Com interesse para os autos, não se demonstrou que os recursos de utilização mista foram essencialmente afectos à actividade de locação financeira e, dentro desta, predominantemente à actividade de disponibilização dos bens locados e não à actividade de financiamento e gestão dos contratos de locação financeira.

  1. DO DIREITO:

Fixada que está a matéria de facto, cumpre agora, por referência àquela, apurar o Direito aplicável.

De acordo com a Requerente, a aplicação do método de dedução previsto no ponto 9 do Oficio-circulado n.º 30108, de 30 de Janeiro de 2009, é ilegal, pugnando pela aplicação do método pro rata geral estabelecido no artigo 23.º, n.º 4 do Código do IVA, considerando-se, assim, no cálculo da percentagem de dedução, não só os juros e encargos incluídos nas rendas dos contratos de locação financeira, mas também as amortizações financeiras, isto é, o capital incluído nessas rendas.

Ao invés, a Requerida defende que, uma vez que no momento da aquisição do input, o sujeito passivo (o locador) exerceu o direito à dedução integral do montante do IVA liquidado pelo fornecedor do bem objecto do contrato de locação, a parte da amortização financeira incluída na renda não pode ser incluída no cálculo da percentagem de dedução, uma vez que esta mais não é do que a restituição do capital financiado/investido para a aquisição do bem.

 

 

A não ser assim, estar-se-ia a provocar um aumento injustificado na percentagem de dedução definitiva, já que tal dedução seria significativamente influenciada por via de uma simples restituição de um financiamento, cujo bem subjacente já foi objecto de liquidação e dedução de IVA no momento da sua aquisição.

Sinteticamente expostas as posições das partes, importa, antes de mais, percorrer o quadro normativo com relevo para a decisão da causa.
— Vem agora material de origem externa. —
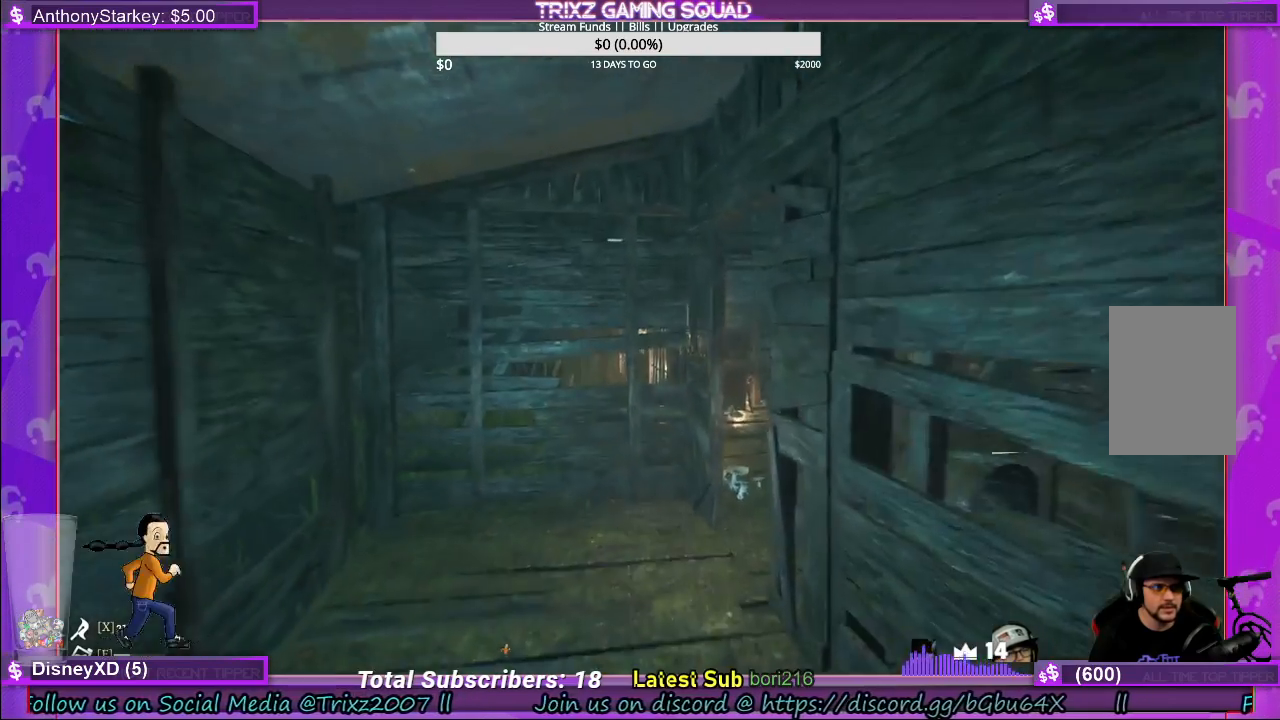
{"keys": ["a", "shift", "w"], "mouse": [], "events": [[17, "shift", "down"], [117, "a", "down"]]}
Assim, começando pela Directiva IVA, importa ter em consideração o disposto nos seus artigos 168.º, 173.º e 174.º, os quis dispõem nos seguintes termos:

  1. Artigo 168º, da Directiva IVA:

“Quando os bens e os serviços sejam utilizados para os fins das suas operações tributadas, o sujeito passivo tem direito, no Estado-Membro em que efetua essas operações, a deduzir do montante do imposto de que é devedor os montantes seguintes:

a) O IVA devido ou pago nesse Estado-Membro em relação aos bens que lhe tenham sido ou venham a ser entregues e em relação aos serviços que lhe tenham sido ou venham a ser prestados por outro sujeito passivo;

b) O IVA devido em relação a operações assimiladas a entregas de bens e a prestações de serviços, em conformidade com a alínea a) do artigo 18.º e o artigo 27.º;

c) O IVA devido em relação às aquisições intracomunitárias de bens, em conformidade como artigo 2.º, n.º 1, alínea b), subalínea i);

d) O IVA devido em relação a operações assimiladas a aquisições intracomunitárias, em conformidade com os artigos 21.º e 22.º;

e) O IVA devido ou pago em relação a bens importados para esse Estado–Membro.”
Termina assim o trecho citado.